In order to carry out this analysis I have compared passages taken from a number of works where they report on the same genealogical connections. It will be shown that the traditional means of doing this (i.e. searching manually through indexes by theme or name) can only ever give us a partial answer because the historians in question were drawing from many unreferenced sources. A more systematic approach is therefore needed and this is provided by text reuse detection methods which can scan for instances of common passages and their variants across an extensive digitised corpus of Arabic literature.
The results are twofold. First, the combined methodologies create an extensive database list of examples showing variant ways of transmitting similar historical information and this allows us to consider the distinct contexts of transmission. It will be shown that nasab literature is well-placed to allow us to discuss genre more widely given that its long-term popularity transcended both sectarian and geographic divides; it also helps that the information preserved within it is relatively stable.

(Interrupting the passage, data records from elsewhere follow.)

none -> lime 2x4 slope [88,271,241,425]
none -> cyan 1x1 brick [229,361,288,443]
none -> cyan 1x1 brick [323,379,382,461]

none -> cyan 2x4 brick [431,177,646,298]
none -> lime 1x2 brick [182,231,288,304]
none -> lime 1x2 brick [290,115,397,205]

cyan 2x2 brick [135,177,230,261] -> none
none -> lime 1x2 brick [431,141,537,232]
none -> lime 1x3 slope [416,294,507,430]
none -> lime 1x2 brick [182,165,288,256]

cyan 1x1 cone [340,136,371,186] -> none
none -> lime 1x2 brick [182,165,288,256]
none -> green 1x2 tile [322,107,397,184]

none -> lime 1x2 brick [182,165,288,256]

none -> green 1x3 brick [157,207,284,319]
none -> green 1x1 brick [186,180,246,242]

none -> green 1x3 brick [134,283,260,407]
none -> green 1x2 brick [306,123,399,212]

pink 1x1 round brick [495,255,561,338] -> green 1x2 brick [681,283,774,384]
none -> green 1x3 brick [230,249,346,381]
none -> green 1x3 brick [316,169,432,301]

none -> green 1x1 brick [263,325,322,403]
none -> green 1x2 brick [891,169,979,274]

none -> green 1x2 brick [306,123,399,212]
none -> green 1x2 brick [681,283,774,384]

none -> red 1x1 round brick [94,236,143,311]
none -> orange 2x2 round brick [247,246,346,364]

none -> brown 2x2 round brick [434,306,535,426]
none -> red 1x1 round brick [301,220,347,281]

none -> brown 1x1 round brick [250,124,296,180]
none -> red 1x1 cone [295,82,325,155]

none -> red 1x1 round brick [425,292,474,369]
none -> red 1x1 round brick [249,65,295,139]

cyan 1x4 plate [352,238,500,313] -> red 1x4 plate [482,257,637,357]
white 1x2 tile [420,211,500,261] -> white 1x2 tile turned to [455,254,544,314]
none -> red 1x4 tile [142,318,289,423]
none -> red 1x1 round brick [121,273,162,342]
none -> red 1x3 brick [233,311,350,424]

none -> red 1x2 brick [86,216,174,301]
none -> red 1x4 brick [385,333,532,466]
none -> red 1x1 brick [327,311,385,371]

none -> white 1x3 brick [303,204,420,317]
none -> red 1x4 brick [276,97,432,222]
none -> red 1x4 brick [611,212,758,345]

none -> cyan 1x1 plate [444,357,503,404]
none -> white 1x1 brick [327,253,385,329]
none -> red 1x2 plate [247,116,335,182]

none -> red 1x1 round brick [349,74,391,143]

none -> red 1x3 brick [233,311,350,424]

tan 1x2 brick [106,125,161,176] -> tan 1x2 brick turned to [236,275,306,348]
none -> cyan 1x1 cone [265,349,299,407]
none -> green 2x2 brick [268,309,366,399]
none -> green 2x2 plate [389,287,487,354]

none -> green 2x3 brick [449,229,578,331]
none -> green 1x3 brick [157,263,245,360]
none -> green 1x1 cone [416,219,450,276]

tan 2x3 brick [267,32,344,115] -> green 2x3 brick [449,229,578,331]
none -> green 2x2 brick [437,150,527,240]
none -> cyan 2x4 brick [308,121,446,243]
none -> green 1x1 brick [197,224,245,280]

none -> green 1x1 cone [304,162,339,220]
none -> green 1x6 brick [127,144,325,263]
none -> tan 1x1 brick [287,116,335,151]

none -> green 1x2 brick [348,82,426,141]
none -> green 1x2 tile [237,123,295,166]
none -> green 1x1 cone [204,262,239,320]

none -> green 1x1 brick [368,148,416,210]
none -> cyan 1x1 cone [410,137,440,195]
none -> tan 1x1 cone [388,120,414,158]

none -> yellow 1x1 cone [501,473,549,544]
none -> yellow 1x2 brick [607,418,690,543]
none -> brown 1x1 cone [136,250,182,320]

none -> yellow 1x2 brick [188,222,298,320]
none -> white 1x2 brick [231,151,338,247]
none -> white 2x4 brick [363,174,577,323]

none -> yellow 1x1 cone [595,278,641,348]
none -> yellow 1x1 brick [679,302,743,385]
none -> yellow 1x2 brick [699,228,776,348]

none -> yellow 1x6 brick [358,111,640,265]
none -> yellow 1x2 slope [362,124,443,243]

The second result is that we will be able to compare the digital and traditional methodologies in light of each other. Where the traditional methodology is shown to have shortcomings this has an impact on what we think we know about other types of historical writing that have yet to be systematically searched for text re-use (e.g. chronicles and tabaqat works). Conversely, where the traditional methodology is shown to uncover connections missed by automatic text reuse detection, we will be able to consider ways to improve our digital methods.